* [Job] Gather, from the listing beneath this task, every line holding the string "saat".

* [Excerpted records]
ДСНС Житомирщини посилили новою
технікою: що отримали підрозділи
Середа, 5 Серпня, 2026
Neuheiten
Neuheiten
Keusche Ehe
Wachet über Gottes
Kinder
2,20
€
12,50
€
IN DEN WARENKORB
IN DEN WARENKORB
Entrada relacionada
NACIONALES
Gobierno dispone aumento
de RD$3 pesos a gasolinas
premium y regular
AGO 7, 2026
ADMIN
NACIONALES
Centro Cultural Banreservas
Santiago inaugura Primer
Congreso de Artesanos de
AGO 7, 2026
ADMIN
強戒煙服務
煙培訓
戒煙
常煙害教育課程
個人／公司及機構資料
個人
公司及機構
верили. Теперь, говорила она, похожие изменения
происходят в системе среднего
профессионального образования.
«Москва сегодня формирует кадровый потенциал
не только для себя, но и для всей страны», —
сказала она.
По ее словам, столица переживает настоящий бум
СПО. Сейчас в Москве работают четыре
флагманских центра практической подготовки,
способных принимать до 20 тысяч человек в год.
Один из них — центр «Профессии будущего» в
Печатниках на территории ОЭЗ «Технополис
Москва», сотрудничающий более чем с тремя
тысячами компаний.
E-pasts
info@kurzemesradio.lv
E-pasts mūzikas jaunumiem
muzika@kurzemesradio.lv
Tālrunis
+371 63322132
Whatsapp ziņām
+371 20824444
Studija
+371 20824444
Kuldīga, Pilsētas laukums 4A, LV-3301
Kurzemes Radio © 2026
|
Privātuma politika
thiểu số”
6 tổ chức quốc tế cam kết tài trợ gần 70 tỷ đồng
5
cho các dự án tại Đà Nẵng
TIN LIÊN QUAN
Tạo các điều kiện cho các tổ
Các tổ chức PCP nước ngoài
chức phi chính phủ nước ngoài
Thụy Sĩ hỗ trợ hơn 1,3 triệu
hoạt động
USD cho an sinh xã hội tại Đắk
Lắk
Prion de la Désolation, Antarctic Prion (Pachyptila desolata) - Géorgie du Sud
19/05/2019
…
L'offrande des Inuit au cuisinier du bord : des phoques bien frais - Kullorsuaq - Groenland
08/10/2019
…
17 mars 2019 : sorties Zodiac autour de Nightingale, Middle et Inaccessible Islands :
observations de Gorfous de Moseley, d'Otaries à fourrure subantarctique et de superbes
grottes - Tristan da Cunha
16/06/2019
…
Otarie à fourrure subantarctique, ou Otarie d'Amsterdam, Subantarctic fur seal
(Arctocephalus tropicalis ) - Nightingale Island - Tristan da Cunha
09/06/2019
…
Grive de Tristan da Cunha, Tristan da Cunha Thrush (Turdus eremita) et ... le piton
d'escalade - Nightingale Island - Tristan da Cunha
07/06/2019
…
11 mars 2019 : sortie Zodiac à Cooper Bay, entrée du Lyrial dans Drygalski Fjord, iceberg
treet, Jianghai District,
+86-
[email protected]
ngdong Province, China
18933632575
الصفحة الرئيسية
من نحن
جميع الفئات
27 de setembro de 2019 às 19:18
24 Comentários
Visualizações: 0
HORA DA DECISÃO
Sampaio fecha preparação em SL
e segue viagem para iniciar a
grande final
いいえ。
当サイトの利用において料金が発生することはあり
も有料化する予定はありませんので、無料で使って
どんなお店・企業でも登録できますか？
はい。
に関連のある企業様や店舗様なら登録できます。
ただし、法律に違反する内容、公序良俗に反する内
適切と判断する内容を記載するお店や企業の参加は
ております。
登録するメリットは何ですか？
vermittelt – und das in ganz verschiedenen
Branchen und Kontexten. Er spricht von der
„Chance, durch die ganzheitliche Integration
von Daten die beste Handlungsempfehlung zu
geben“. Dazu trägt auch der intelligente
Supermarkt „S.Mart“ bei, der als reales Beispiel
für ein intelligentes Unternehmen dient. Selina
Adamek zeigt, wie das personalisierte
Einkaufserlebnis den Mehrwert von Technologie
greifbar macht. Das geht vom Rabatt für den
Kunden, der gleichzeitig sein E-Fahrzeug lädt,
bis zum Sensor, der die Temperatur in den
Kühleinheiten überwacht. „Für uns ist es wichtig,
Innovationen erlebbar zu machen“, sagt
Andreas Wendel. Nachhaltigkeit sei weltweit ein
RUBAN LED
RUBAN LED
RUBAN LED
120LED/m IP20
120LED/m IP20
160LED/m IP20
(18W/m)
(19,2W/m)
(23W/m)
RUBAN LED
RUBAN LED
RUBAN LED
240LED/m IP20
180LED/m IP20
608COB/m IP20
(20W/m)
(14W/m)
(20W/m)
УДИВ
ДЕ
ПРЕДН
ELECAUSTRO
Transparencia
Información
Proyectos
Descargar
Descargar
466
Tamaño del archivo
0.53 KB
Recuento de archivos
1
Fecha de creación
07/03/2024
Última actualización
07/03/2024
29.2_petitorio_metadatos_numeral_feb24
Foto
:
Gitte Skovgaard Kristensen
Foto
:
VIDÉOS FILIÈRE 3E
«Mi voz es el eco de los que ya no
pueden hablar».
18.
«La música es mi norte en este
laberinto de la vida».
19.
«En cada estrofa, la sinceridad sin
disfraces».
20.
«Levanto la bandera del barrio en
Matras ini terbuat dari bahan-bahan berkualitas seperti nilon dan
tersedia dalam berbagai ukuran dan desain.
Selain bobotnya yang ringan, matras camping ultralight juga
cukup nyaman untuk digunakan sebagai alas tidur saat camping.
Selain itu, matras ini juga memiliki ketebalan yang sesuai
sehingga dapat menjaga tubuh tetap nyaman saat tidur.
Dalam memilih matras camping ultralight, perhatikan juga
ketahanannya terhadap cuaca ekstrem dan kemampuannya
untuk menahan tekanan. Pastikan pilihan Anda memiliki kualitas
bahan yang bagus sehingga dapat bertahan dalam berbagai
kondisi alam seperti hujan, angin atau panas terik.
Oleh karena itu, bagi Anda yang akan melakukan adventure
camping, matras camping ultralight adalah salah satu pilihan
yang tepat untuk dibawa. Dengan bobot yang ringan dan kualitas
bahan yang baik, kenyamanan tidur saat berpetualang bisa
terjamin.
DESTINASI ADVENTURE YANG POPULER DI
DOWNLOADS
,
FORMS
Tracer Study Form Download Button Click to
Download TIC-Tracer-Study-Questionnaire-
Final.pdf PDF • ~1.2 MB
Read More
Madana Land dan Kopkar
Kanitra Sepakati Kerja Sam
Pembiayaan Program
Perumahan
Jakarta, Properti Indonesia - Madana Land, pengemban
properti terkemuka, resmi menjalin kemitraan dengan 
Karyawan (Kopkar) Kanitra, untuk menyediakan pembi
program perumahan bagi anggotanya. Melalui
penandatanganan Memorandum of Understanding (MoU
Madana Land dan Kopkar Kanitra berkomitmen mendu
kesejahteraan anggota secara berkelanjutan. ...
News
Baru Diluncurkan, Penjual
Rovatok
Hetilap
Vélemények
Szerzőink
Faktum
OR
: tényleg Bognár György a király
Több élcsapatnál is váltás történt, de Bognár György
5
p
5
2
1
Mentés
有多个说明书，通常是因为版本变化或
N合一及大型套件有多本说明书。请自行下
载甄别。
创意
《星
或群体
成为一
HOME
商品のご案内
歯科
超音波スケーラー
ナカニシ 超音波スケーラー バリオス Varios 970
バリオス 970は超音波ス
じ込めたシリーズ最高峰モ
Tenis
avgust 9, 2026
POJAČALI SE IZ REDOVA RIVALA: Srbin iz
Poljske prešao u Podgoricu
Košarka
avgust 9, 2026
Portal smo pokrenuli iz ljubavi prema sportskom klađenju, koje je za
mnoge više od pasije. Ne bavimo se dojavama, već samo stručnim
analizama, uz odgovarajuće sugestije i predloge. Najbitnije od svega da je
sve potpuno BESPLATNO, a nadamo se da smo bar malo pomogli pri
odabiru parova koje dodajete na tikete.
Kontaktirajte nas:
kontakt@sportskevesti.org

* [Expected answer]
cukup nyaman untuk digunakan sebagai alas tidur saat camping.
sehingga dapat menjaga tubuh tetap nyaman saat tidur.
bahan yang baik, kenyamanan tidur saat berpetualang bisa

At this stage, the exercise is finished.